● Page text:
· · · · · · ·

The free-living C. elegans roundworm has inspired an entire family of microfluidic devices to capture, culture or screen worm populations for a number of biological studies. Worm tracking programs also have been developed that can recognize body features and extract behavioral features relevant to the user. While the technological developments towards C. elegans research is commendable, there is far less effort in applying these technologies for parasitic nematodes. This is primarily because of the difficulty in extracting parasitic nematodes from host systems, culturing them in laboratory settings, and applying genetic techniques to a non-model organism.

The thesis starts by demonstrating our C. elegans microfluidic platform, specifically to test the effects of static magnetic fields on the worms. It had been hypothesized that adult C. elegans may possess traces of magnetite within their body that helps them guide their directionality of movement. To test this hypothesis, we encapsulated single C. elegans in straight microchannels and exposed them to varying degrees of static magnetic fields from permanent magnets. Our experiments suggested no conclusive effects of static magnetic fields on the directionality or velocity of C. elegans.

· · · · · · ·

● Data section:
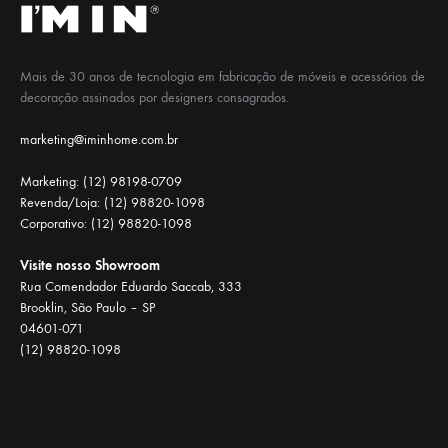
Mais de 30 anos de tecnologia em fabricação de móveis e acessórios de
decoração assinados por designers consagrados.
marketing@iminhome.com.br
Marketing: (12) 98198-0709
Revenda/Loja: (12) 98820-1098
Corporativo: (12) 98820-1098
Visite nosso Showroom
Rua Comendador Eduardo Saccab, 333
Brooklin, São Paulo – SP
04601-071
(12) 98820-1098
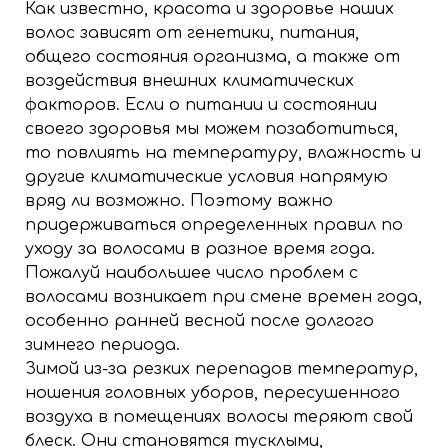
Как известно, красота и здоровье наших
волос зависят от генетики, питания,
общего состояния организма, а также от
воздействия внешних климатических
факторов. Если о питании и состоянии
своего здоровья мы можем позаботиться,
то повлиять на температуру, влажность и
другие климатические условия напрямую
вряд ли возможно. Поэтому важно
придерживаться определенных правил по
уходу за волосами в разное время года.
Пожалуй наибольшее число проблем с
волосами возникает при смене времен года,
особенно ранней весной после долгого
зимнего периода.
Зимой из-за резких перепадов температур,
ношения головных уборов, пересушенного
воздуха в помещениях волосы теряют свой
блеск. Они становятся тусклыми,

· · · · · · ·

● Parts of the exercise:
A. Print everything in the C. elegans text from "The thesis starts" down to "of C. elegans.".
B. According to the C. elegans text, what difficulties explain why these technologies are rarely applied to parasitic nematodes?
The entries are drawn from a different source than the text.

● Solutions to the tasks:
A.
The thesis starts by demonstrating our C. elegans microfluidic platform, specifically to test the effects of static magnetic fields on the worms. It had been hypothesized that adult C. elegans may possess traces of magnetite within their body that helps them guide their directionality of movement. To test this hypothesis, we encapsulated single C. elegans in straight microchannels and exposed them to varying degrees of static magnetic fields from permanent magnets. Our experiments suggested no conclusive effects of static magnetic fields on the directionality or velocity of C. elegans.

B.
- Extracting parasitic nematodes from host systems
- Culturing them in laboratory settings
- Applying genetic techniques to a non-model organism